■ Passage shown ■
________
For each, I'll load the data, cast types, and set consistent indices.
Price and Returns Data¶
# gets price (adjusted for splits/divs) and volume data
symbols = list(pd.read_csv(path_to_data + 'Russell_2000_Jan2016.txt').columns)
tmp = pd.read_csv(path_to_data + 'ohlcv_2016.csv')
tmp.date = pd.to_datetime(tmp.date)
tmp = tmp.set_index(['date', 'symbol'])
prices = tmp['close_adj']
volumes = tmp['volume']
avg_volumes = volumes.groupby(
level='symbol').apply(lambda x: x.rolling(20).mean()).rename('avg_vol')
print(tmp.tail())
## makes "outcomes" dataframe for 1,2,5,10,20 and 50 days forward
# Example: the price_10 for ZUMZ on 12/23 indicates how much the price will change
# in the *next 10 trading days* after 12/23
outcomes = pd.read_csv(path_to_data + 'outcomes_2016.csv')
outcomes.date = pd.to_datetime(outcomes.date)
outcomes = outcomes.set_index(['date', 'symbol'])
print(outcomes.tail())
Short Borrow Loan Data¶
## Loads dataset of borrow rates and available quantity
sbl = pd.read_csv(path_to_data + 'sbl_2016.csv')
sbl.date = pd.to_datetime(sbl.date)
sbl = sbl.set_index(['date', 'symbol'])
print(sbl.head())
There are some common sense transformations (normalizations, logs, rate-of-change, etc...) we'll want to consider so I will add those first.
sbl = sbl.join(avg_volumes)
sbl.avg_vol = sbl.groupby(level='symbol').avg_vol.ffill() # cleans up weekends
sbl['fee_rate_prior'] = sbl.groupby(level='symbol').fee_rate.shift(1)
________
■ Given data ■

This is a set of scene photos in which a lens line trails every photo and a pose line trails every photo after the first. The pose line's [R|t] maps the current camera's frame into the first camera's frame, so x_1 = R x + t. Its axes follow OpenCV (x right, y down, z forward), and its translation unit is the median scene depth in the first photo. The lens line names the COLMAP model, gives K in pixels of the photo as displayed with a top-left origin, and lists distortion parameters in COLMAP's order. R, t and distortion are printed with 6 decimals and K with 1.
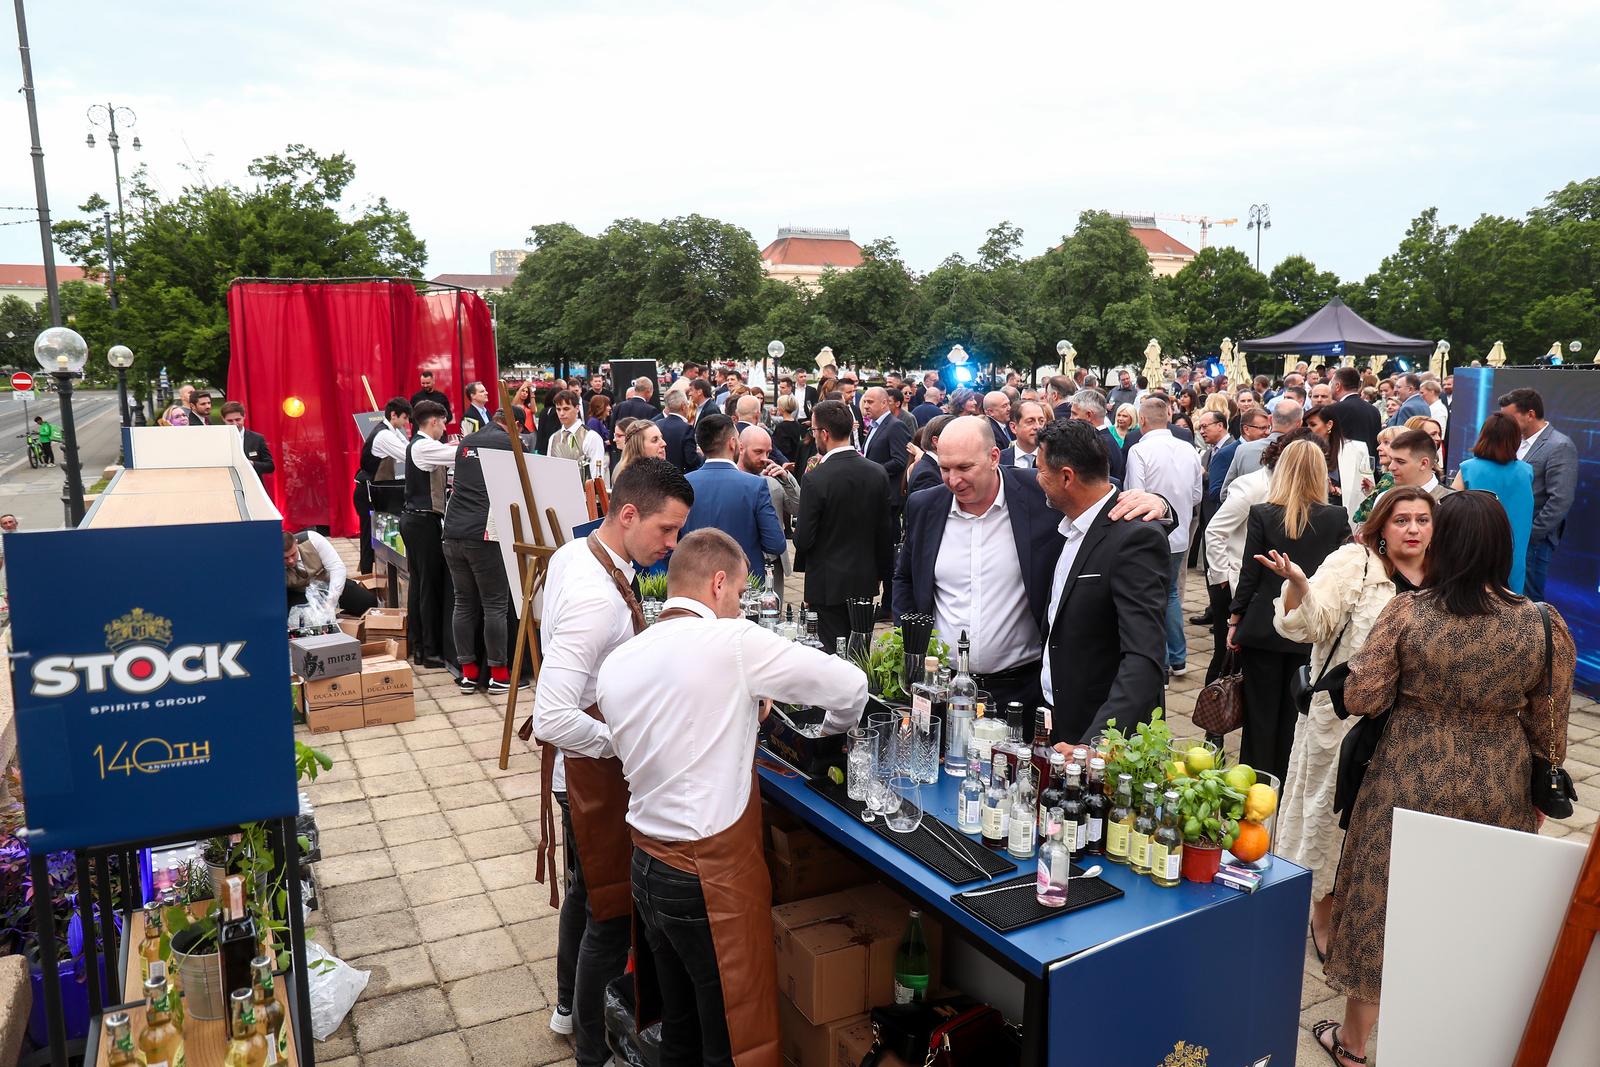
________
■ What to work on ■
- A) Answer these questions using the stock data passage:
(i) Which file supplies the list of symbols?
(ii) How many days forward does the outcomes dataframe cover?
(iii) Over how many rows does the rolling mean for average volume run?
- B) Continue the stock data passage from its last line.
The material above comes from a source separate from the stock data passage.

■ Results by task ■
- A)
(i) Russell_2000_Jan2016.txt
(ii) 1, 2, 5, 10, 20 and 50 days
(iii) 20

- B)
sbl['chg_fee_rate'] = sbl.fee_rate - sbl.fee_rate_prior
sbl['fee_rate_log'] = sbl.fee_rate.apply(np.log)
sbl['fee_rate_log_prior'] = sbl.groupby(level='symbol').fee_rate_log.shift(1)
sbl['chg_fee_rate_log'] = sbl.fee_rate_log - sbl.fee_rate_log_prior
sbl['available_log'] = sbl.available.apply(np.log)
sbl['available_log_prior'] = sbl.groupby(level='symbol').available_log.shift(1)
sbl['chg_available_log'] = sbl.available_log - sbl.available_log_prior
## add volume, normalize share counts by avg volume
sbl['available_prior'] = sbl.groupby(level='symbol').available.shift(1)
sbl['chg_available'] = sbl.available - sbl.available_prior
sbl['days_available'] = sbl.available / sbl.avg_vol
sbl['days_available_prior'] = sbl.groupby(
level='symbol').days_available.shift(1)
sbl['chg_days_available'] = sbl.days_available - sbl.days_available_prior
## Moving averages and ratios to moving avg
sbl['avg_fee_rate'] = sbl.fee_rate.groupby(level='symbol')\
.apply(lambda x: x.rolling(window=100,min_periods=1).mean())
sbl['avg_available'] = sbl.available.groupby(level='symbol')\
.apply(lambda x: x.rolling(window=100,min_periods=1).mean())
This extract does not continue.